The Royal Society was founded in 1660, only a few months after the Restoration of King Charles II, by members of one or two either secretive or informal societies. The Royal Society enjoyed the confidence and official support of the restored monarchy, in part because the establishment wanted better control over the "new science". The "New" or "Experimental" form of philosophy had been generally ill-regarded by the Aristotelian academies, but had been promoted by Sir Francis Bacon in his book The New Atlantis.

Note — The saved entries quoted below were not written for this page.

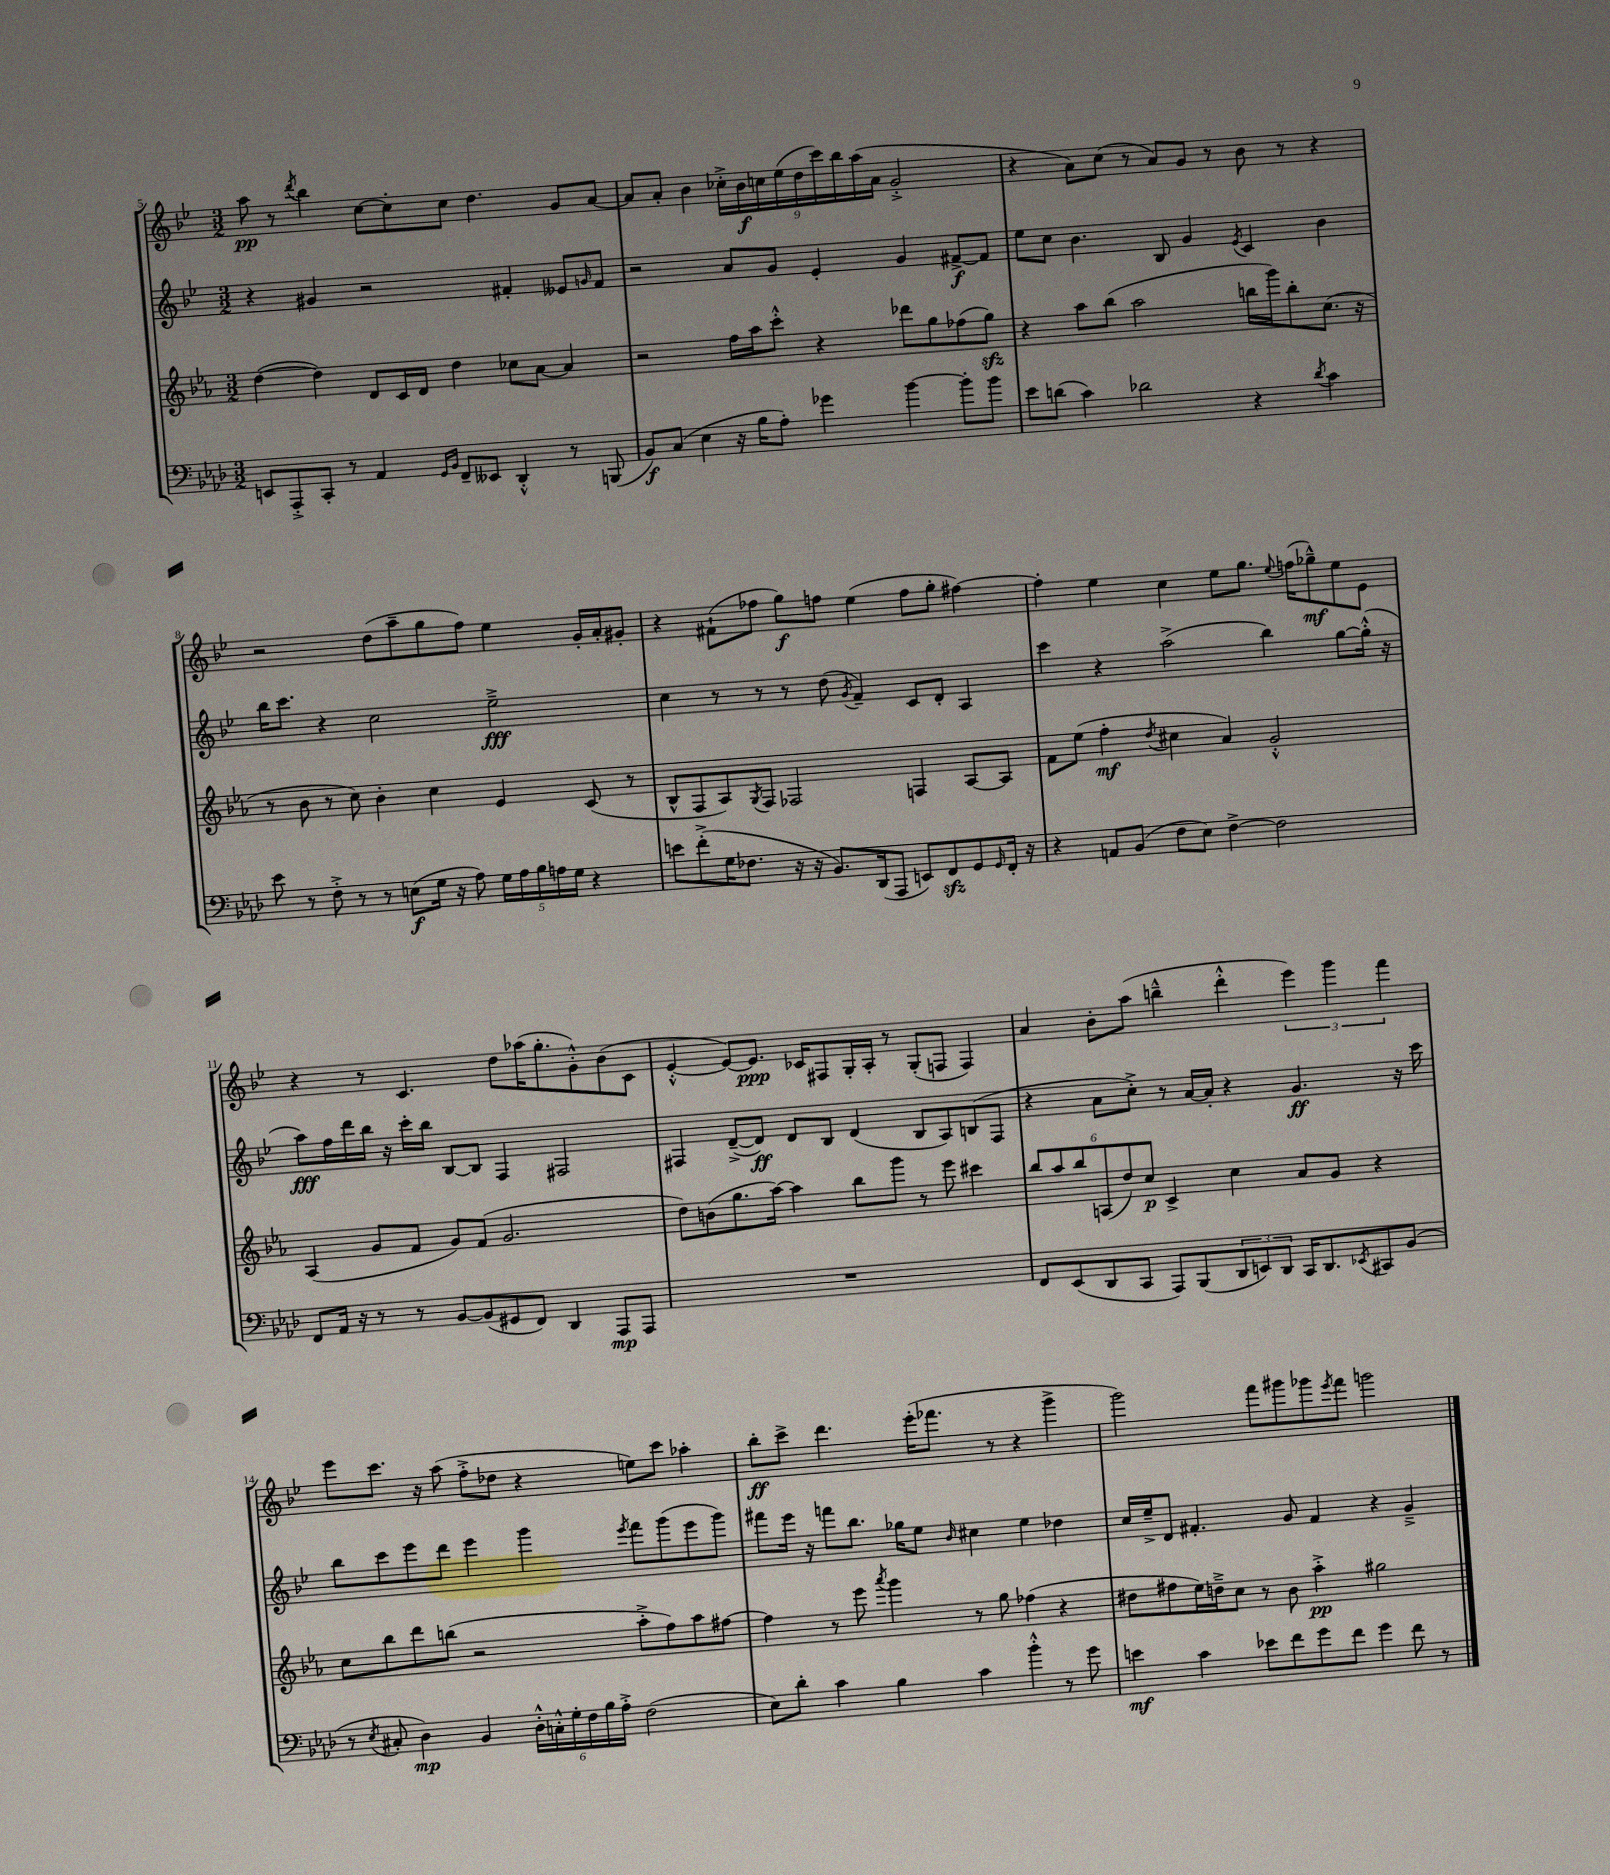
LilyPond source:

<<
\new StaffGroup <<
\new Staff = "s0" {
    \clef treble \key bes \major \numericTimeSignature \time 3/2
    a''8\pp r8 \acciaccatura { d'''8 } bes''4 c''8~ c''8-. c''8 d''4. g'8 a'8~ |
    a'8 a'8-. bes'4 \tuplet 9/8 { ces''16-.-> bes'16\f c''16 ees''16( d''16 c'''16) bes''16 a''16( a'16 } g'2-.-> |
    r4 a'8) c''8( r8 a'8) g'8 r8 bes'8 r8 r4 |
    r2 d''8( a''8-- g''8 f''8) ees''4 g'16-. a'16-. gis'8-. |
    r4 fis'8-!( fes''8 g''8\f) f''8 ees''4( f''8 g''8-. fis''4~) |
    fis''4-. ees''4 c''4 ees''8 g''8. \appoggiatura { ees''8 } f''16( ges''8---^\mf) ees''8 ees'8 |
    r4 r8 c'4. d''8 aes''16( g''8.-. g'8-.-^) bes'8( c'8 |
    ees'4~-.-^ ees'8~) ees'8.\ppp ces'16 fis8 g16-. a16-. r8 g8-.( f8 f4) |
    a'4 bes'8-. a''8( b''4---^ d'''4-.-^ \tuplet 3/2 { ees'''4) g'''4 f'''4 } |
    ees'''8 c'''8. r16 a''8( f''8-.-> des''8 r4 e''8) c'''8 aes''4-. |
    bes''8-.\ff c'''8-> d'''4. ees'''16-.( fes'''8. r8 r4 g'''4-> |
    g'''2) f'''8 gis'''8 ges'''8 \acciaccatura { ees'''8 } f'''8 g'''2 \bar "|." |
}
\new Staff = "s1" {
    \clef treble \key bes \major \numericTimeSignature \time 3/2
    r4 gis'4 r2 fis'4-. eeses'8 \grace { g'16 } fis'8 |
    r2 a'8 g'8 ees'4-. g'4 fis'8~->\f fis'8 |
    ees''8 c''8 bes'4. bes8 g'4 \acciaccatura { ees'8 } c'4 bes'4 |
    bes''16 c'''8. r4 c''2 ees''2--->\fff |
    c''4 r8 r8 r8 d''8( \acciaccatura { g'8 } f'4--) c'8 d'8-. a4 |
    c'''4 r4 a''2->( bes''4) g''8~ g''16-.-^( r16 |
    a''8\fff) f''16 d'''16 bes''16 r16 c'''16-. bes''16 bes8~ bes8 f4 fis2 |
    fis4 d'8~--->( d'8\ff) d'8 bes8 d'4( bes8 a8) b8( fis8 |
    r4 a'8 c''8-.->) r8 a'16~ a'16-. r4 g'4.\ff r16 c'''16 |
    bes''8 c'''8 ees'''8 d'''8 ees'''4 g'''4 \acciaccatura { ees'''8 } f'''8 g'''8( ees'''8 g'''8) |
    fis'''8 ees'''16 r16 f'''8 bes''8. ges''16 ees''8 \grace { bes'16 } cis''4 ees''4 des''4 |
    c''16 ees''16---> d'8 fis'4.-. g'8 fis'4 r4 g'4---> \bar "|." |
}
\new Staff = "s2" {
    \clef treble \key ees \major \numericTimeSignature \time 3/2
    d''4~( d''4) d'8 c'16 d'16 d''4 ces''8 aes'8~ aes'4 |
    r2 f''16 aes''16 c'''8-.-^ r4 des'''8 g''8 fes''8( g''8\sfz) |
    r4 aes''8 bes''8( aes''2 b''16 g'''16) b''8-. c''8.( r16 |
    r8 bes'8 r8 c''8) bes'4-. c''4 ees'4 c'8( r8 |
    bes8-^ f8 aes8) \acciaccatura { g8 } f8 fes2 f4 aes8~ aes8 |
    f'8 ees''8( f''4-.\mf \acciaccatura { d''8 } cis''4 aes'4) g'2-.-^ |
    aes4( g'8 f'8 g'8) f'8( g'2. |
    d''8) b'8( g''8. aes''16~) aes''4 bes''8 g'''8 r8 ees'''8 cis'''4 |
    \tuplet 6/4 { bes''8 aes''8 bes''8 a8( d''8) c''8\p } c'4-> c''4 aes'8 g'8 r4 |
    c''8 bes''8 d'''8 b''8( r2 aes''8-.-> f''8) aes''8 fis''8~ |
    fis''4 r8 ees'''8 \acciaccatura { aes'''8 } g'''4 r8 g''8 fes''4( r4 |
    dis''8 fis''8 ees''16) d''16---> c''8 r8 bes'8 aes''4-.->\pp gis''2 \bar "|." |
}
\new Staff = "s3" {
    \clef bass \key aes \major \numericTimeSignature \time 3/2
    e,8 aes,,8-.-> c,8-. r8 aes,4 \grace { g,16 bes,16 } f,8-- eeses,8 des,4-.-^ r8 b,,8( |
    bes,8\f) c8( ees4 r16 bes16 aes8-.) ges'4 bes'4~ bes'8-. bes'8 |
    ees'8 d'8( c'4) des'2 r4 \acciaccatura { des'8 } c'4 |
    ees'8 r8 f8-.-> r8 r8 e8\f( g16 r16 aes8) \tuplet 5/4 { g16 aes16 bes16 a16 g16 } r4 |
    e'8 f'8-.->( g16 fes8. r16 r16 bes,8.) des,16( aes,,8 e,8) f,8\sfz g,8 \grace { g,16 } f,16-. r16 |
    r4 a,8 bes,8( f8 ees8) f4~-> f2 |
    f,8 aes,16 r16 r8 r8 bes,8~ bes,8( gis,8 f,8) des,4 aes,,8\mp aes,,8 |
    R1. |
    f,8 ees,8( des,8 c,8 aes,,8) bes,,8( \tuplet 3/2 { des,8 e,8) des,8 } c,16 des,8. \acciaccatura { ees,8 } cis,8 bes,8( |
    r8 \acciaccatura { ees8 } cis8-. des4\mp) bes,4 \tuplet 6/4 { des16-.-^ c16-.-^ g16-. f16 bes16 aes16-.-> } f2( |
    ees8) des'8-. c'4 bes4 c'4 bes'4-.-^ r8 g'8 |
    e'4\mf c'4 ees'8 f'8 g'8 f'8 g'4 f'8 r8 \bar "|." |
}
>>
>>
\layout { \context { \Score currentBarNumber = #5 } }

Robert Boyle refers to the "Invisible College" as early as 1646. A founding meeting was held at the premises of Gresham College in Bishopsgate on 28 November 1660, immediately after a lecture by Sir Christopher Wren, who was at that time Gresham Professor of Astronomy. The founding group of 12 natural philosophers, including Robert Boyle, John Wilkins and Wren, decided to form a 'Colledge for the Promoting of Physico-Mathematicall Experimentall Learning', which would meet weekly to view experiments and discuss science. At a second meeting a week later, Sir Robert Moray, an influential Freemason who had helped organise the public emergence of the group, reported that the King approved of the meetings.

A formal Royal Charter of incorporation passed the Great Seal on 15 July 1662, creating "The Royal Society of London", with Lord Brouncker as the first President, and Robert Hooke was appointed as Curator of Experiments in November 1662. A second Royal Charter was sealed on 23 April 1663, naming the King as Founder and changing the name to "The Royal Society of London for the Improvement of Natural Knowledge". Her Majesty The Queen is the current patron, and the reigning monarch has always been the patron of the Royal Society since its foundation.

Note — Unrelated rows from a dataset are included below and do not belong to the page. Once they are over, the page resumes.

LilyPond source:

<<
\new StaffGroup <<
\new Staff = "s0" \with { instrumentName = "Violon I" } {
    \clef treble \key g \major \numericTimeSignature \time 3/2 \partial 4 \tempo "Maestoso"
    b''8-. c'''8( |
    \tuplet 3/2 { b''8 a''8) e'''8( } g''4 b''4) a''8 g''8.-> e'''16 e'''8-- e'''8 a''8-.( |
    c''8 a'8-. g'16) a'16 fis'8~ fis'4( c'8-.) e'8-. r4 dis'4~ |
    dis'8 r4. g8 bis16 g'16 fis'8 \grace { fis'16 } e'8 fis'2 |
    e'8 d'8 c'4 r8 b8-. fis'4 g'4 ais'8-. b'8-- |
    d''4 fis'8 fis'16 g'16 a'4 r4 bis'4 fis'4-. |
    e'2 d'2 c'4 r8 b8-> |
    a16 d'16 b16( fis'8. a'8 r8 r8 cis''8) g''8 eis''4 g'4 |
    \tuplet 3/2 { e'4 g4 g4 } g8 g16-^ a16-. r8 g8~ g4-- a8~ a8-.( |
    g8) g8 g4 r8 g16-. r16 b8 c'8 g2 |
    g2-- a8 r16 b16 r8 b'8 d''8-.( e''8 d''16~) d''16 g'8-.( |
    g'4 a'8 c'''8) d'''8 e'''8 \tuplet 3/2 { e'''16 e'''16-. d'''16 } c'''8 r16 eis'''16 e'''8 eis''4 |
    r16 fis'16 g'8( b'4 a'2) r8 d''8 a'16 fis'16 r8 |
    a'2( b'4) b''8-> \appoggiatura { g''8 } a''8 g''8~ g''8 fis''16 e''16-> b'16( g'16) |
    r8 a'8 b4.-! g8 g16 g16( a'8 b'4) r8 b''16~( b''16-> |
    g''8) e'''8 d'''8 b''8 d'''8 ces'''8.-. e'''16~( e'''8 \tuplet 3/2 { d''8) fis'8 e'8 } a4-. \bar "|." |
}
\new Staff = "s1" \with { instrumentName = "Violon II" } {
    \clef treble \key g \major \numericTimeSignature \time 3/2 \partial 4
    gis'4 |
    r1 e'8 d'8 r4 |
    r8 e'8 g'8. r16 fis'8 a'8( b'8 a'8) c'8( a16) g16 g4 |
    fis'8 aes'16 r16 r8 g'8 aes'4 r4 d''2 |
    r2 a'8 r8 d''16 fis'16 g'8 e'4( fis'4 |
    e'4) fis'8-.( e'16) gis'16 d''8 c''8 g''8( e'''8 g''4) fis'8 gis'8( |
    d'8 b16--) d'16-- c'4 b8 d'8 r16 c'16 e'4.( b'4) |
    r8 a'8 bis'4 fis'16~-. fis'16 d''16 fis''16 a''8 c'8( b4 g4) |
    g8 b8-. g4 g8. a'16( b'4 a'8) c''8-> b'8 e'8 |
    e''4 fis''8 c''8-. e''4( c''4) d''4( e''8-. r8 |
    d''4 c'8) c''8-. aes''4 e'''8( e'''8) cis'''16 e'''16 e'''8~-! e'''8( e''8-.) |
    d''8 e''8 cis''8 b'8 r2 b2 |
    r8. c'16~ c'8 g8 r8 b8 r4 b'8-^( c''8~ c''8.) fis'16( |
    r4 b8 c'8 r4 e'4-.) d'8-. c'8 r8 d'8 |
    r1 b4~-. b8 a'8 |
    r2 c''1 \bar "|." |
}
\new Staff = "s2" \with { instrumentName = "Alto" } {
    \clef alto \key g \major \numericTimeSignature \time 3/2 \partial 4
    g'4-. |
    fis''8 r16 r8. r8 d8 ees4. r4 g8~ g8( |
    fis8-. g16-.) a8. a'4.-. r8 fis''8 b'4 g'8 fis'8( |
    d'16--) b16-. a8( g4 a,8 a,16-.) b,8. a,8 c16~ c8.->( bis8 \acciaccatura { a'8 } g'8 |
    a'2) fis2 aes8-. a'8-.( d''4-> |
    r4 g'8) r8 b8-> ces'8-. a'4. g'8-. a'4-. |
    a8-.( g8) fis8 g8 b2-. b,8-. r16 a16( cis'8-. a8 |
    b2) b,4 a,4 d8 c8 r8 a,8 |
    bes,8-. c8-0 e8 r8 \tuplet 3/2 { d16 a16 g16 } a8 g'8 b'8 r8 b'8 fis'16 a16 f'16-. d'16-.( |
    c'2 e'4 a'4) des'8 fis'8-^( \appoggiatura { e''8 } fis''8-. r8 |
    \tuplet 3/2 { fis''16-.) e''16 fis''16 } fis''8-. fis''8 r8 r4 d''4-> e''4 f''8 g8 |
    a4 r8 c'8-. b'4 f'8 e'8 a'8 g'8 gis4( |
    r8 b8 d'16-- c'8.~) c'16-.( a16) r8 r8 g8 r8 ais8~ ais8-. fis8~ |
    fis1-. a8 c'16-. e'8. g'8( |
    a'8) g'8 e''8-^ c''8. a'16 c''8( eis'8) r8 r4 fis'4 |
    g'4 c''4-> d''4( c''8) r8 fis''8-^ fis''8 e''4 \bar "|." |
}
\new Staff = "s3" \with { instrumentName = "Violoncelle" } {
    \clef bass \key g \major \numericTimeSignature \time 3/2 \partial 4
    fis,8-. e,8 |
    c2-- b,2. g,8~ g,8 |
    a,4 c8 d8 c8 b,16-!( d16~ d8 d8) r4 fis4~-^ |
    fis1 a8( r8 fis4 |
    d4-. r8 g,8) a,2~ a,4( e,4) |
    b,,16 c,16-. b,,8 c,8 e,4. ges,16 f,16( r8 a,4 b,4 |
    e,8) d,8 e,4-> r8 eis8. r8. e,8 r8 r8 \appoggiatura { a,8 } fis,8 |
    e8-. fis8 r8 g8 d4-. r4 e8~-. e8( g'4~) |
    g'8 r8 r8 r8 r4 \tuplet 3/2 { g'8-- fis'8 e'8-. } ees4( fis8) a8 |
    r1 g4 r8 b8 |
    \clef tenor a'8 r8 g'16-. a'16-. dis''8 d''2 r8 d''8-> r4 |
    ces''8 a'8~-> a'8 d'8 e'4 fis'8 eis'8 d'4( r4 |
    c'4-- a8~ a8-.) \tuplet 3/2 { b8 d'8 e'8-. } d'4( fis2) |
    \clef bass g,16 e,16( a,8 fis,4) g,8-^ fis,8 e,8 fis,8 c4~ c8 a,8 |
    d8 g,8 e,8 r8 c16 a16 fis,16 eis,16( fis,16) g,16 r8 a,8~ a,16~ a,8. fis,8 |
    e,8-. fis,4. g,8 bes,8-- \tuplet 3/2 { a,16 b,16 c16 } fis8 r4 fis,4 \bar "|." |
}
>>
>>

Following the Great Fire of London the society moved to Arundel House, the home of Duke of Norfolk. It moved again in 1710 to Crane Court in the Strand, and a second time in 1780 to Somerset House. In 1857, the Society moved to Burlington House in Piccadilly where it remained until its move to the present location in Carlton House Terrace in 1967.

The motto of the Royal Society, "Nullius in Verba" (Latin: "On the words of no one", or "take nobody's word for it"; the full quote from Horace—Nullius addictus judicare in verba magistri—expands into the gold standard of objectivity: "Not compelled to swear to any master's words." although the Royal Society itself now prefers the translation "Nothing in words", and its former president Robert May favours "Respect the facts"), signifies the Society's commitment to establishing the truth of scientific matters through experiment rather than through citation of authority. Although this seems obvious today, the philosophical basis of the Royal Society differed from previous philosophies such as Scholasticism, which established scientific truth based on deductive logic, concordance with divine providence and the citation of such ancient authorities as Aristotle. In fact, it represented the final triumph of the vision of the friar Roger Bacon, who had fought scholastic authorities in an attempt to establish such a repository of learning in the 1200s.